The ALA event I went to yesterday was smaller than the ALA’s I am used to; I’ve been twice before when it was here in New Orleans. Once was after Hurricane Katrina (I was thinking 2006, but it may have been 2007) and I actually read at their Friday night event that time; the other was years later when I signed in the booth for Sisters in Crime. I didn’t get rid of many books–I don’t even remember which book it was I was signing and giving away–but I know there was so little interest in the gay New Orleans writer’s books that I basically was helping out in the booth, breaking down boxes and setting out more books, and helping the other authors by opening books for them to sign–they started calling me Booth Boy, and it was quite fun. But yesterday I signed fifty copies of A Streetcar Named Murder to give away (along with a bookmark with a download code for the audiobook) and got rid of every last copy in fifteen minutes. It really does make a difference when you aren’t giving away a queer book, which deep down in my heart of hearts I already knew, but it also made me kind of sad at the same time to see that I was right. (It was one of the rare occasions when being proved right gave me no pleasure or satisfaction.)

I have a lot of writing to do today. I didn’t make quota yesterday, which means the quota is even higher now for today and even more unlikely for me to make. It’s fine, actually; I am going to make the deadline of Wednesday. It’s a mess, of course, as they always are at this stage, but I already know what I need to do to fix it, which is making the finishing even harder than usual because I am itching to go back and revise and fix it before finishing it, but that’s simply not going to work. Instead, I am going to write this and then worry about getting it revised. (Which isn’t easy, I might add.) I did spend some time with Abby Collette’s book, which I am really enjoying, and also watched some of the US Figure Skating Championships yesterday–the men’s short program and the ice dance final. The men’s final is this afternoon, but I’ll record it to watch later this evening. All of the current shows we are watching have new episodes available (Servant, Mayfair Witches) as well, but I would imagine once Monday rolls around we’ll be back to Paul not getting home from the office until after I’ve gone to bed or am starting to get ready for bed.
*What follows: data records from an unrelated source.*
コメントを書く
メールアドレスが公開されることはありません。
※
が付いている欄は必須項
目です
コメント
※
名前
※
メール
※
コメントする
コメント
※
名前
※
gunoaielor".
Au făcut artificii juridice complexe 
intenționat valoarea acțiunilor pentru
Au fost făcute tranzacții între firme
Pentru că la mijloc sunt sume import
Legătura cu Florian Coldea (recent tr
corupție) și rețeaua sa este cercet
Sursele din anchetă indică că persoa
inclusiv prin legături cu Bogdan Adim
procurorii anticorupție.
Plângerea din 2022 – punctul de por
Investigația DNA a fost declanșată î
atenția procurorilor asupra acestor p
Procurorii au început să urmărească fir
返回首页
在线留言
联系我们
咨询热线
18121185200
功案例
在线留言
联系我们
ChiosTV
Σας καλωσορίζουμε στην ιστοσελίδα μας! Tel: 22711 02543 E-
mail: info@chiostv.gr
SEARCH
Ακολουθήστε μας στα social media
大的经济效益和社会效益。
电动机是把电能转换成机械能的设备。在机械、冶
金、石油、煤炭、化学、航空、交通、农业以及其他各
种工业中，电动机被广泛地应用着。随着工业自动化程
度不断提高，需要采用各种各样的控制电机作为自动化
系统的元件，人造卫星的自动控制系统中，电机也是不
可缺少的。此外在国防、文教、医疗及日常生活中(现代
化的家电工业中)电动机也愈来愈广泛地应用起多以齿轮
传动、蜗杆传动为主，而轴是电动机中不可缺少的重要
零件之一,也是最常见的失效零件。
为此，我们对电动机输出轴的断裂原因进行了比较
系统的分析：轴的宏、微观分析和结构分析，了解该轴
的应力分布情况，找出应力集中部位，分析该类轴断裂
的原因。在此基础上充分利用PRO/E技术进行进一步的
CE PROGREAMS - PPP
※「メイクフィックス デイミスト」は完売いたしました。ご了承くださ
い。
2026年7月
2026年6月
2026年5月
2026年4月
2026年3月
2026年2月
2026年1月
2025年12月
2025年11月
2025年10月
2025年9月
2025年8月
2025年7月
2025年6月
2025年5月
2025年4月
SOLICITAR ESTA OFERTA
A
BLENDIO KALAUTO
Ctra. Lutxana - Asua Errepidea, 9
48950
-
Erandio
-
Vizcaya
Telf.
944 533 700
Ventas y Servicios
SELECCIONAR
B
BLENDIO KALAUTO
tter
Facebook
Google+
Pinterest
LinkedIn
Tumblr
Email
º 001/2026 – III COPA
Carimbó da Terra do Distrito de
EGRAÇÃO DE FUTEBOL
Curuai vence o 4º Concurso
I feel good about everything this morning, to be honest, and it’s remarkable how calm I am about this pending deadline particularly given how far behind I am right now. I still haven’t completely adapted to the freedom from volunteering yet–I still have that subconscious unsettling feeling that there’s more I should be doing before I remember oh yeah there’s nothing besides the book that you need be worried about right now which is always kind of lovely and nice–and relaxing. I know I’ve said it before but I am really really happy that I am still able to write in the amounts that I’ve always been used to when writing–I now remember that I wrote the 98,000 or so words of the first draft of #shedeservedit in thirty days one hot July summer month; and I am still capable of doing that, clearly. I need to focus once I get both of these current manuscripts revised and I can get an incredible amount of writing done this year, which is always fun.

And on that note, I am going to clean up some of this mess before curling up with Abby’s book for a while before I start my writing journey for the day. Have a great Sunday, Constant Reader.